Table 3.5: Chi-squared analysis of (i,i+3) duplet usage between the three main classes. Values of $\chi_t^2>26$ are significant at the level of $P'<0.001$.

			Observed - Expected ($O-E$)
pattern		$\chi _t^2$	Mainly Beta	Alpha Beta	Mainly Alpha
L	. .	L	60.0	-60.7	19.4	41.3
C	. .	G	43.3	17.1	-13.9	-3.2
A	. .	L	40.9	-52.9	30.7	22.2
K	. .	E	32.0	-12.5	-13.8	26.3
E	. .	K	31.5	-30.8	13.4	17.4
A	. .	E	31.5	-33.1	16.8	16.3
L	. .	A	31.4	-47.8	31.8	15.9
A	. .	A	29.4	-50.8	32.8	17.9
T	. .	S	28.5	28.7	-23.2	-5.4
C	. .	S	27.8	11.6	-9.1	-2.4
E	. .	R	26.6	-21.6	2.6	18.9

Since class predictions using (i,i+3) duplet composition perform better than those using amino acid composition, it is not surprising that their compositional differences (see Table 3.5) are also interesting. Pairs of helix-preferring residues predominate in both the helix-containing classes, as might be expected: Leu-X-X-Leu, Ala-X-X-Leu, Ala-X-X-Glu, Leu-X-X-Ala and Ala-X-X-Ala. However, Lys-X-X-Glu and Glu-X-X-Lys also exhibit significant $\chi _t^2$ across the three classes. Lys is only a weak helix former on the Chou-Fasman scale. Intriguingly, the Lys-X-X-Glu duplet is over-abundant only in mainly-$\alpha$ domains while the Glu-X-X-Lys duplet is over-abundant in both helix-containing classes. This will be discussed further below. Mainly-$\beta$ domains possess more Cys-X-X-Gly, Thr-X-X-Ser and Cys-X-X-Ser pairs.

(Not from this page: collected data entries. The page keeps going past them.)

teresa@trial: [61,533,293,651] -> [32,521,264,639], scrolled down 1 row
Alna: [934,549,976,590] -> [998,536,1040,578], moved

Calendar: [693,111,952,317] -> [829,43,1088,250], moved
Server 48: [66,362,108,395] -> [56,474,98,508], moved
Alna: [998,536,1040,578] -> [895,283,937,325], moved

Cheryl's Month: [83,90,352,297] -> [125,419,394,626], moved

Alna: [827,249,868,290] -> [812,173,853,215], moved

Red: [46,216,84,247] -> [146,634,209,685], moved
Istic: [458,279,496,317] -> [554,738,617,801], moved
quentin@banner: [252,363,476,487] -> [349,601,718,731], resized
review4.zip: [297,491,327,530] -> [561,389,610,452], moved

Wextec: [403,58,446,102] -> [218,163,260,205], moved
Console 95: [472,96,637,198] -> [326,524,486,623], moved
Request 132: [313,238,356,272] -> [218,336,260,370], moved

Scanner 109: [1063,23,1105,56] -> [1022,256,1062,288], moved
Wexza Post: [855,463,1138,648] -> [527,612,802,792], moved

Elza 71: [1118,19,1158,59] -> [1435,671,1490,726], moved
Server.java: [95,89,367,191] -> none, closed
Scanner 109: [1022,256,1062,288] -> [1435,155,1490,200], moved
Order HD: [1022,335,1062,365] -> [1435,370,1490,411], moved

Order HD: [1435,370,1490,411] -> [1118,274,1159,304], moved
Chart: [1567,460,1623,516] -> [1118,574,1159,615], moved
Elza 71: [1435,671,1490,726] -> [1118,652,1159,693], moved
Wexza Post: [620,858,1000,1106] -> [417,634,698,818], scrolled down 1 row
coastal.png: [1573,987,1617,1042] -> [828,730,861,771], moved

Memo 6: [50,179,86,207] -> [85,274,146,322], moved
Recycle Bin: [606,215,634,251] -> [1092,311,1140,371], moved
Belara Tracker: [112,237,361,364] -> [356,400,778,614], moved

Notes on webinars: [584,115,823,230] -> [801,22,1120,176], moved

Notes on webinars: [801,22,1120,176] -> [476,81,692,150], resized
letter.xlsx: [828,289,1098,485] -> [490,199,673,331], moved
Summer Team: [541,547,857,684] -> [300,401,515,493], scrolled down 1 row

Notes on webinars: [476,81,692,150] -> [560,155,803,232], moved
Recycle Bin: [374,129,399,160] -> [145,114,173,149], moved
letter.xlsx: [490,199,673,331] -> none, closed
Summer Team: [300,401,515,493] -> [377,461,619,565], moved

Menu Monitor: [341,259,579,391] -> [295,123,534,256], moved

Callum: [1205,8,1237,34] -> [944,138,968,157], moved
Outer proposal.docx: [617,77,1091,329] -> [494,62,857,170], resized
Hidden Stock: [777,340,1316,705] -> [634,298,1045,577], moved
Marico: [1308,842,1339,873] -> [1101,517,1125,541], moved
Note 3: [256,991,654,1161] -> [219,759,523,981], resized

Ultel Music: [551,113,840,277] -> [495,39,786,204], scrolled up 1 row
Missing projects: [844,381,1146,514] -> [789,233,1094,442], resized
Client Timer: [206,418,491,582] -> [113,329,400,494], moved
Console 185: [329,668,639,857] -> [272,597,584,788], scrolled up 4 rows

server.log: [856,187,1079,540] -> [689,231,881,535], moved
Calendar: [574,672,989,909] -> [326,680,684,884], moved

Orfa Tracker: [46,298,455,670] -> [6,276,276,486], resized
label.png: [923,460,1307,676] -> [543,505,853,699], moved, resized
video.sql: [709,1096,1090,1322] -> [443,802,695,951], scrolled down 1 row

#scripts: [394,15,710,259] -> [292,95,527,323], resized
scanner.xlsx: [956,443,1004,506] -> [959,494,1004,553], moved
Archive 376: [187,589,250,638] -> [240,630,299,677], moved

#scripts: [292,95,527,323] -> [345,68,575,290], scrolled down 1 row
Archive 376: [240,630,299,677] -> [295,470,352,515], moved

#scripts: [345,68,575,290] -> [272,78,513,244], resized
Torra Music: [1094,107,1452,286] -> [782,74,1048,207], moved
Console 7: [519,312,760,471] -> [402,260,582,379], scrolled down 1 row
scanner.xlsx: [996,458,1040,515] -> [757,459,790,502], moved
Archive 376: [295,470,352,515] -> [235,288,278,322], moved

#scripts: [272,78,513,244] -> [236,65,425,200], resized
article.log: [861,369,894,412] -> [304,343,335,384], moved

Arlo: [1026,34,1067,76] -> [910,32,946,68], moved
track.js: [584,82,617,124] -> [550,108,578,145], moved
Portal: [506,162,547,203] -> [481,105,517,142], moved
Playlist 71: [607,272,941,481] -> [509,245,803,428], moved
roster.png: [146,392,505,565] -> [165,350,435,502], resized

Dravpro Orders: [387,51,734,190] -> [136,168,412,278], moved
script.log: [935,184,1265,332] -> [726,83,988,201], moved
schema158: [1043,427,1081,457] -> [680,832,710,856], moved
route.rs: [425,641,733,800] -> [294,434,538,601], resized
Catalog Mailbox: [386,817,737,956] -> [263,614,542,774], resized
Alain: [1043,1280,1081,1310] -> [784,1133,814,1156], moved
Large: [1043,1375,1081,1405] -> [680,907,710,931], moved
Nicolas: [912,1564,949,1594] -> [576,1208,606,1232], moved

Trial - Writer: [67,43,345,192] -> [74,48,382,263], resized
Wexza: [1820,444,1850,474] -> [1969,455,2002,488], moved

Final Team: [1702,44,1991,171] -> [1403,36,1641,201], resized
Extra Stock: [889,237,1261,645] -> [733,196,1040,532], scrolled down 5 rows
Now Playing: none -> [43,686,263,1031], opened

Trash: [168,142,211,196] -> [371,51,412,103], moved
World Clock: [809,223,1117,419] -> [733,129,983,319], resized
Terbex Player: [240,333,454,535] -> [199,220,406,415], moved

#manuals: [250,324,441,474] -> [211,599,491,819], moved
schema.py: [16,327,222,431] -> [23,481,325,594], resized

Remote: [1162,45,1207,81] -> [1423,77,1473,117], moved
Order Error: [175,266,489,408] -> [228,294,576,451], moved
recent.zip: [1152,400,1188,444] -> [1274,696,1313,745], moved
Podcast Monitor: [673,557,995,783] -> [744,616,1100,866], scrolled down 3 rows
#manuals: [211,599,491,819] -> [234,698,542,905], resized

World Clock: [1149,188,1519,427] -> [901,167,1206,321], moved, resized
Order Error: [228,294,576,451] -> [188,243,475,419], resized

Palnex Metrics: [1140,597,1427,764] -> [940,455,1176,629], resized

Figure 3.4: Location of significant sequence patterns in protein structures. Red indicates overabundance of patterns for the class of domain shown. Blue indicates underabundance. (a) and (b): domain 1gmfA0. In (a) the amino acids with significant $\chi_t^2>20$ are coloured, whilst in (b) (i,i+3) duplets with $\chi_t^2>26$ are shown in colour. (c) domain 1pho00 shows patterns with $\chi_t^2>13$ for the barrel architecture (compared with sandwich and distorted sandwich architectures).

We have attempted to give structural explanations for these observations, by highlighting occurrences of these patterns on 3D rendered structures (Figure 3.4). Unfortunately, the large number of structures has prohibited a comprehensive visual examination of the data. In Figure 3.4(a), the over- and under-abundant amino acids for mainly-$\alpha$ domains (from Table 3.4) are shown in red and blue respectively on the structure of granulocyte-macrophage colony-stimulating factor[Diederichs et al., 1991], domain 1gmfA0 in CATH. In part (b) of the figure, the same is shown for (i,i+3) duplets (from Table 3.5). The over-abundant duplets are clearly located in helices. The clearer distinction (more red than blue) in (b) compared with (a) is expected since duplets contain much more local structural information. An inspection of structures containing numerous Lys-X-X-Glu and Glu-X-X-Lys pairs showed that the majority of these do not form salt bridges, even though most are situated on the solvent accessible face of helices where their side-chains can be in close proximity.

$\chi_d^2$ analysis on the domains used in Table 3.5 showed many (i,i+3) patterns with structural preferences: the strongest preferences are for Pro- or Gly-containing patterns in loop or turn structures (data not shown). The patterns with class preferences (see Table 3.5) gave lower $\chi_d^2$ scores, but these were still significant ($d>>3$). These results confirm that the `helix' patterns discussed above (Leu-X-X-Leu, Ala-X-X-Leu, etc.) are over-abundant in helix.

The patterns with preferences for mainly-$\beta$ domains are more interesting. Cys-X-X-Gly has significant ($d>>3$) structural preferences and is over-abundant in turns. Cys-X-X-Ser is also over-abundant in turns, but its overall distribution is not significant ($d<0$). Thr-X-X-Ser is over-abundant in loops; its overall distribution is not very significant ($d=2.2$, $P=0.01$). The interesting observation here is that these patterns are not strand specific, although many patterns do have strand preferences (for example Gly-X-X-Ile and Val-X-X-Val). The majority of the information used in the three class prediction is helix-related (which explains the better quality predictions for mainly-$\beta$ domains).